Wyższa cena nowych mieszkań to prawidłowość, która jest widoczna w skali całej Polski. Niedawno opublikowane informacje Głównego Urzędu Statystycznego wskazują, że w 2018 r. medianowa cena 1 mkw. nowego mieszkania wynosiła 5182 zł. Analogiczny wynik dotyczący używanych lokali mieszkalnych to 3807 zł/mkw. Oznacza on, że połowa używanych mieszkań, które sprzedano w 2018 roku kosztowała do 3807 zł/mkw.
Eksperci portalu RynekPierwotny.pl postanowili sprawdzić, czy w miastach na prawach powiatu były widoczne podobne różnice między przeciętnymi cenami nowego i używanego metrażu.
Wyniki analizy bazującej na danych GUS-u wskazują, że największe różnice pomiędzy przeciętną ceną transakcyjną nowego i używanego „M” odnotowano na terenie następujących miast:
- Świętochłowice - medianowa transakcyjna cena 1 mkw. nowego mieszkania: 3 966 zł, medianowa transakcyjna cena 1 mkw. używanego mieszkania: 2 264 zł, różnica: +75%
- Bytom- 3 281 zł/1 961 zł/+67%
- Sosnowiec - 4 288 zł/2 616 zł/+64%
- Zabrze- 3 945 zł/2 442 zł/+62%
- Przemyśl - 4 312 zł/2 702 zł/+60%
- Sopot - 16 917 zł/10 651 zł/+59%
- Piekary Śląskie - 3 617 zł/2 324 zł/+56%
- Dąbrowa Górnicza - 4 366 zł/2 861 zł/+53%
- Gliwice - 4 835 zł/3 208 zł/+51%
- Rybnik- 3 866 zł/2 567 zł/+51%
Niemal wszystkie powyższe miasta mają problemy demograficzne, które skutkują nadmierną podażą starszych mieszkań oraz ich niskimi cenami.
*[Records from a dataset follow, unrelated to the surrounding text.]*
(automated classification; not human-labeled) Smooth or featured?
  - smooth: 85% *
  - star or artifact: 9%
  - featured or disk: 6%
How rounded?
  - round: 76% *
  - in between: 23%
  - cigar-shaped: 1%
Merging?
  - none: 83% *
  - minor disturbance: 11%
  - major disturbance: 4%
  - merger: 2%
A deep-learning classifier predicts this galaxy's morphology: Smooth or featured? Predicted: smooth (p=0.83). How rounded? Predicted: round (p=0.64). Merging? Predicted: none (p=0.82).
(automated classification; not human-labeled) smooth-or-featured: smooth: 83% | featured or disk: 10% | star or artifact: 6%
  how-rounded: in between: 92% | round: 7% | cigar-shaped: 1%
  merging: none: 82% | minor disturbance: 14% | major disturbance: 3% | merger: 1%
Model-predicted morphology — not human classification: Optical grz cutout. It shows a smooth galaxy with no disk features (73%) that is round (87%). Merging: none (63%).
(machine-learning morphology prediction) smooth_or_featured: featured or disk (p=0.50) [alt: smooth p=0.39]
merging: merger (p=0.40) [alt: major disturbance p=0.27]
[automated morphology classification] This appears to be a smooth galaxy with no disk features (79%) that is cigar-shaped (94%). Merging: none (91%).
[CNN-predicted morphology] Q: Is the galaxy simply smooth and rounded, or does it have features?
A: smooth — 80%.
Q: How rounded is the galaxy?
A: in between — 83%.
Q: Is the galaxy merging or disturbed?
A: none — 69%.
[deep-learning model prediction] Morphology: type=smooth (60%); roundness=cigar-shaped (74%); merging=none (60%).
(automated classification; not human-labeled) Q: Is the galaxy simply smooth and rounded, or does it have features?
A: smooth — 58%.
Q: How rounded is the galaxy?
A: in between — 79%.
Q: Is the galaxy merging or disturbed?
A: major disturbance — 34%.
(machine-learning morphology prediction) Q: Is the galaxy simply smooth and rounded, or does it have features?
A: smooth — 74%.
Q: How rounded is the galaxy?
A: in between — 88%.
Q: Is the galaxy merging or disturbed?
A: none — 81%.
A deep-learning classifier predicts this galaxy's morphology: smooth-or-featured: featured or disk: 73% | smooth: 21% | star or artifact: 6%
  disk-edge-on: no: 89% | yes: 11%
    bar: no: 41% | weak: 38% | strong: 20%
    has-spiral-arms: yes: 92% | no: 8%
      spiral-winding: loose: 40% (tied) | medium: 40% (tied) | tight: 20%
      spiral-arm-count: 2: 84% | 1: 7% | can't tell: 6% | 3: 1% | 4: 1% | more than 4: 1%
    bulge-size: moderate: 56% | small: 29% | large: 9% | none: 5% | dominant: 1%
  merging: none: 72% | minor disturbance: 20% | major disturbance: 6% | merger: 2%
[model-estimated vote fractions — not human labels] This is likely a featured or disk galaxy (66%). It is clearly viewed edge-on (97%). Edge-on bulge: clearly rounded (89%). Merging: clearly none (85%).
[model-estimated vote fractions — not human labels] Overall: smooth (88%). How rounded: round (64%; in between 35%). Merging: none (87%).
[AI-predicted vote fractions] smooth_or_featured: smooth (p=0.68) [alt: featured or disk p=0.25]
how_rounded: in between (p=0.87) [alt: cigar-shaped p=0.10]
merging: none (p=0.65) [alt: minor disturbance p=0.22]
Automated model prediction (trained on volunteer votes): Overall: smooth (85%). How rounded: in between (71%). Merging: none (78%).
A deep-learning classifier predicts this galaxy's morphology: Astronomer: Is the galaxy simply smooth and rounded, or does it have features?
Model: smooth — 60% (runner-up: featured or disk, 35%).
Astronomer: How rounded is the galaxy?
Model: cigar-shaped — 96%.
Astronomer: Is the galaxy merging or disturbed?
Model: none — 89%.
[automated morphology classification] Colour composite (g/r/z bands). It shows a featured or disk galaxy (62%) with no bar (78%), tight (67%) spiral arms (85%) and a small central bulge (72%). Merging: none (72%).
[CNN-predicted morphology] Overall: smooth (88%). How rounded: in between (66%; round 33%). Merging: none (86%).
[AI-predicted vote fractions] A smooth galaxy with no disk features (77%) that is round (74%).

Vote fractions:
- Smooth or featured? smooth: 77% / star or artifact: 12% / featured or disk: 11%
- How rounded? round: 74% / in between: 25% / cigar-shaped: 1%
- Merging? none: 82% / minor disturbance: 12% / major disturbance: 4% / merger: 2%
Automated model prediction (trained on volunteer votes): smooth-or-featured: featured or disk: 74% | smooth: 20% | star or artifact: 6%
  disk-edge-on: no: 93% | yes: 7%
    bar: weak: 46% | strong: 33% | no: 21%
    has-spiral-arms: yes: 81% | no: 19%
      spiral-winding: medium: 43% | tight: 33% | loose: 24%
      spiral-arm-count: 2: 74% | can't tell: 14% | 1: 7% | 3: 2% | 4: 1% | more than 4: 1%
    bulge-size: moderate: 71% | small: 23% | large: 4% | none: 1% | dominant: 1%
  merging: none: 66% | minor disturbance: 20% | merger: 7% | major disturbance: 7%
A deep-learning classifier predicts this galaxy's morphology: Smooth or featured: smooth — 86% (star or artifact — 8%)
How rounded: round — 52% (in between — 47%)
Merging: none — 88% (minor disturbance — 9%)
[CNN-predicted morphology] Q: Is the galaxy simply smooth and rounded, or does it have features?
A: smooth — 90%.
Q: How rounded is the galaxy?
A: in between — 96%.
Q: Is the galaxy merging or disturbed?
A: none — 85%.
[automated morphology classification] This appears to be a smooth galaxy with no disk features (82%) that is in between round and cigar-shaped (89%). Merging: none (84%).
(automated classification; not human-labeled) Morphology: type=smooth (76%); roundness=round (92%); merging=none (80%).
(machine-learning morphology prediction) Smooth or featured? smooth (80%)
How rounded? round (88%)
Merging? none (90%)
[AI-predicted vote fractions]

Jeżeli natomiast chodzi o miasta z najmniejszymi różnicami cenowymi między rynkiem pierwotnym i wtórnym, to w 2018 r. były one następujące:
- Wrocław - medianowa transakcyjna cena 1 mkw. nowego mieszkania: 5 983 zł, medianowa transakcyjna cena 1 mkw. używanego mieszkania: 5 777 zł, różnica: +4%
- Jaworzno - 3 239 zł/3 130 zł/+3%
- Białystok - 4 796 zł/4 636 zł/+3%
- Rzeszów - 4 797 zł/4 647 zł/+3%
- Lublin - 5 235 zł/5 088 zł/+3%
- Gdańsk - 6 667 zł/6 631 zł/+1%
- Opole - 4 581 zł/4 571 zł/0%
- Kraków - 6 504 zł/6 540 zł/-1%
- Biała Podlaska - 2 905 zł/3 049 zł/-5%
- Warszawa - 7 830 zł/8 314 zł/-6%
Rezultat obliczeń dotyczący Warszawy nie powinien dziwić, ponieważ już od dłuższego czasu przeciętne ceny nowych i używanych „M” ze stolicy są podobne. Wynika to między innymi z faktu, że spora część starszego zasobu mieszkaniowego znajduje się blisko centrum miasta.